ETH Borrow Rates Normalize
Borrow rates on DeFi lender Aave have returned to the 2% range after spiking to over 180% on Sep. 14 as traders positioned themselves ahead of the Merge to receive ETHPoW, the native asset of the Ethereum proof-of-work chain.
“[It’s] surprising how fast all the rates came down,” Pedro Negron, research analyst at Into The Block, a crypto analytics and research firm, told The Defiant.
The Ethereum proof-of-work chain is the result of the Merge, which left behind a blockchain running on Ethereum’s old consensus mechanism. Holders of ETH received ETHPoW equivalent to their ETH balance at the time of the Merge, leading to the rush to own as much of the digital asset as possible at the time of the upgrade.
Interest rates on Euler Finance, another lender with $253M in total value locked (TVL) according to DeFi Llama, also surged and fell with the rate of utilization. Lenders like Euler are designed to increase interest rates when demand for an asset is high, partially to incentivize repayment of outstanding loans.
Seraphim Czecker, head of risk at Euler Finance, told The Defiant that the protocol saw one user who had been borrowing and short-selling ETH against a wrapped staked ETH (stETH) position, withdraw $46M of stETH as interest rates on the platform skyrocketed.
It’s not clear whether the depositor withdrew because the interest rate, which hit 100% on ETH, was too high or because they simply wanted to get the ETHPoW airdrop.
Regardless, the depositor has since reentered the leveraged stETH position as ETH borrowing rates have dropped to 10% as of Sep. 15, according to Czecker.

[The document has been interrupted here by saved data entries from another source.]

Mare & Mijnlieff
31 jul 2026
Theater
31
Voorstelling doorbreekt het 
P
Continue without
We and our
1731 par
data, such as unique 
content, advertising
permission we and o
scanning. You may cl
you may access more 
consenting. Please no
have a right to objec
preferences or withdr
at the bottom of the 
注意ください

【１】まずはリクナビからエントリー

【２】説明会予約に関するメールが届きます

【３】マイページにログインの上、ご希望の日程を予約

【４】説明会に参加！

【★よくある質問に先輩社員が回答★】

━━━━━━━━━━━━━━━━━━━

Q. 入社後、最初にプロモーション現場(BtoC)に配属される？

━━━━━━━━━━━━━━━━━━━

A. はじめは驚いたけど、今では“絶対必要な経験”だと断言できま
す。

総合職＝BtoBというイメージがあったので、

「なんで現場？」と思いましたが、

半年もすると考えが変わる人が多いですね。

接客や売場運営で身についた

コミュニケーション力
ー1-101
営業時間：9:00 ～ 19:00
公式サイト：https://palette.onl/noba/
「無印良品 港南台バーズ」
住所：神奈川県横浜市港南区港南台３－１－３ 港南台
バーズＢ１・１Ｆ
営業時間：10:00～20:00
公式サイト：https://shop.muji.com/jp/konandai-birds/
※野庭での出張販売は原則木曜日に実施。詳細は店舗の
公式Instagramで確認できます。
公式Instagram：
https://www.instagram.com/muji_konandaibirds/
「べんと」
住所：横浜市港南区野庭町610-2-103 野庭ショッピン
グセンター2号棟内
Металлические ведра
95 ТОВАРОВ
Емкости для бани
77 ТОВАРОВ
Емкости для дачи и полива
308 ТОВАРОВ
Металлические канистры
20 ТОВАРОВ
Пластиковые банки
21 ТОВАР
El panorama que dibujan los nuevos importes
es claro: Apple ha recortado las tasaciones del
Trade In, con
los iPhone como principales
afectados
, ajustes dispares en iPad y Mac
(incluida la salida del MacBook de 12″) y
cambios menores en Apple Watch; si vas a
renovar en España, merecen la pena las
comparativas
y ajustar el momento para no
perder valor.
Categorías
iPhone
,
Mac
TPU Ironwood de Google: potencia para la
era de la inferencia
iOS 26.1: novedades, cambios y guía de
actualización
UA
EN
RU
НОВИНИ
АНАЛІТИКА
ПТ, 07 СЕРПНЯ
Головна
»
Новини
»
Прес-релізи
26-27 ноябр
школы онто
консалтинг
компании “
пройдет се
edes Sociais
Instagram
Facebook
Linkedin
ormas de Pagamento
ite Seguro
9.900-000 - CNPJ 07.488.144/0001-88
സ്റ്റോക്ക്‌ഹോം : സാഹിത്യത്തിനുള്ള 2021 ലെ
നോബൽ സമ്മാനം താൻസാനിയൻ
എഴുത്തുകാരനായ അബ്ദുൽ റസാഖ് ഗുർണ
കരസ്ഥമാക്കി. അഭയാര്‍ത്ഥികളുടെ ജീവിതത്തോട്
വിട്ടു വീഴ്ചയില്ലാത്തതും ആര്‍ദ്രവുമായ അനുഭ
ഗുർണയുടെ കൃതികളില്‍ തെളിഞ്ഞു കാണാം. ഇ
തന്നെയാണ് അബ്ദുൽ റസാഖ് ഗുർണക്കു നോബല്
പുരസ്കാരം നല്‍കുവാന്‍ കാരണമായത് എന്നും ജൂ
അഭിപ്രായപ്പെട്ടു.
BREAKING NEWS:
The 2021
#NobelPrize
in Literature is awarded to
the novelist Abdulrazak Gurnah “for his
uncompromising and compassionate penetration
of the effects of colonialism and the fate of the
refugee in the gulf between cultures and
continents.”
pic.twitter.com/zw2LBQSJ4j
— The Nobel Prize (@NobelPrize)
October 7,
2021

stETH has moved further towards parity with ETH after the Merge, according to a Dune Analytics dashboard.
Trading volume in the ETH-stETH pool on Curve Finance, DeFi’s second-largest exchange with just over $5B in total value locked (TVL), hit a three-month high, according to Into The Block’s Negron.
Negron thinks a possible reason people are trading back into stETH is that, like Aave and Euler borrowers, they wanted vanilla ETH to get ETHPoW. Having achieved that, traders can move back into stETH positions to continue collecting proof-of-stake yield.
Additionally, staking yields are supposed to increase post-Merge, added Negron. This gives users another reason to hold stETH as opposed to ETH.
Plus, the successful Merge has somewhat reduced the uncertainty related to staking, which may also have made stETH more attractive relative to ETH.
Indeed, Mika Honkasalo, previously an investor at investment firm ParaFi Capital, thinks staking derivatives may usurp ETH as the primary asset in the DeFi and NFT ecosystems.
In all, the Merge has caused some predictable reshuffling in DeFi, but those changes largely appear to be a return to normalcy after the rush for ETHPoW came to an end.
And more importantly, nothing appears to have broken.
“It was not as crazy as we expected,” Czecker said. “That’s good though.”